Htmlspecialchars VS HTMLentities When Concerned with Xss

Should I use htmlentities() on all output? (preventing XSS attacks)

There are two benefits to using htmlentities():

  • XSS prevention
  • Converting special characters to proper HTML entities, for example it converts the copyright character to ©. In HTML content you should use the appropriate HTML entity instead of inserting a raw special character.

For XSS prevention, you could use htmlspecialchars() instead, but it will only convert some basic characters to HTML entities, namely quotes, ampersand and the less than/greater than characters.

In answer to your question, you should use htmlentities() when outputting any content that could contain user input or special characters.

Is htmlentities() bullet proof?

You will need to explicitly specify proper encoding (e.g: utf-8), Chris had a post on how to inject code even calling htmlentities without appropriate encoding.

http://shiflett.org/blog/2005/dec/google-xss-example

xss attack - regex or htmlspecialchars

PDO does a very effective job of protecting your queries from XSS attacks. No need to worry about whether or not you remembered to protect your queries, because it is automatic. Several other frameworks support this feature as well.

If I'm not using PDO because of a client requirement or the like, I will at the very least build into my connection class an automatic htmlspecialchars function so that I never forget to do it (though this is my least favorite option)

As a UI guy, I always attack my security issues starting on the --front-- end first. Proper and well-designed front-end validation can stop unintentional issues from even getting to the query in the first place, and they're the most effective UI pattern for reporting problems to the user. Blocking elements such as < or ; makes sense in most fields, because they just don't fit. You can't rely on the front end solely, though, because a person could bypass it by turning off javascript. But, it's a good first step and a great way to limit improper queries on heavily traffic-ed sites.

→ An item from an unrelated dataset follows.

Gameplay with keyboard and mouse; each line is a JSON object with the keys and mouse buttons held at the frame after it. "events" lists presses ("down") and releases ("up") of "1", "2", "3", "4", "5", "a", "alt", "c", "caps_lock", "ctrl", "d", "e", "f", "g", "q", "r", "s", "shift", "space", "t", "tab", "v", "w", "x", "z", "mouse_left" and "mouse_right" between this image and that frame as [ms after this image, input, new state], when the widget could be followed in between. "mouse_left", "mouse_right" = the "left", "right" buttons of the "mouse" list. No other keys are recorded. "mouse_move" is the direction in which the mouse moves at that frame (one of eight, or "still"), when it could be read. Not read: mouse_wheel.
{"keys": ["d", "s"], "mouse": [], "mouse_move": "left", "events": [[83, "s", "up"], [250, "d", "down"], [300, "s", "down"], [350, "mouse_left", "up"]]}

My validation of choice for quick and effective front-end validation of fields is here.

When used correctly, is htmlspecialchars sufficient for protection against all XSS?

htmlspecialchars() is enough to prevent document-creation-time HTML injection with the limitations you state (ie no injection into tag content/unquoted attribute).

However there are other kinds of injection that can lead to XSS and:

There are no <script> tags in the document.

this condition doesn't cover all cases of JS injection. You might for example have an event handler attribute (requires JS-escaping inside HTML-escaping):

<div onmouseover="alert('<?php echo htmlspecialchars($xss) ?>')"> // bad!

or, even worse, a javascript: link (requires JS-escaping inside URL-escaping inside HTML-escaping):

<a href="javascript:alert('<?php echo htmlspecialchars($xss) ?>')"> // bad!

It is usually best to avoid these constructs anyway, but especially when templating. Writing <?php echo htmlspecialchars(urlencode(json_encode($something))) ?> is quite tedious.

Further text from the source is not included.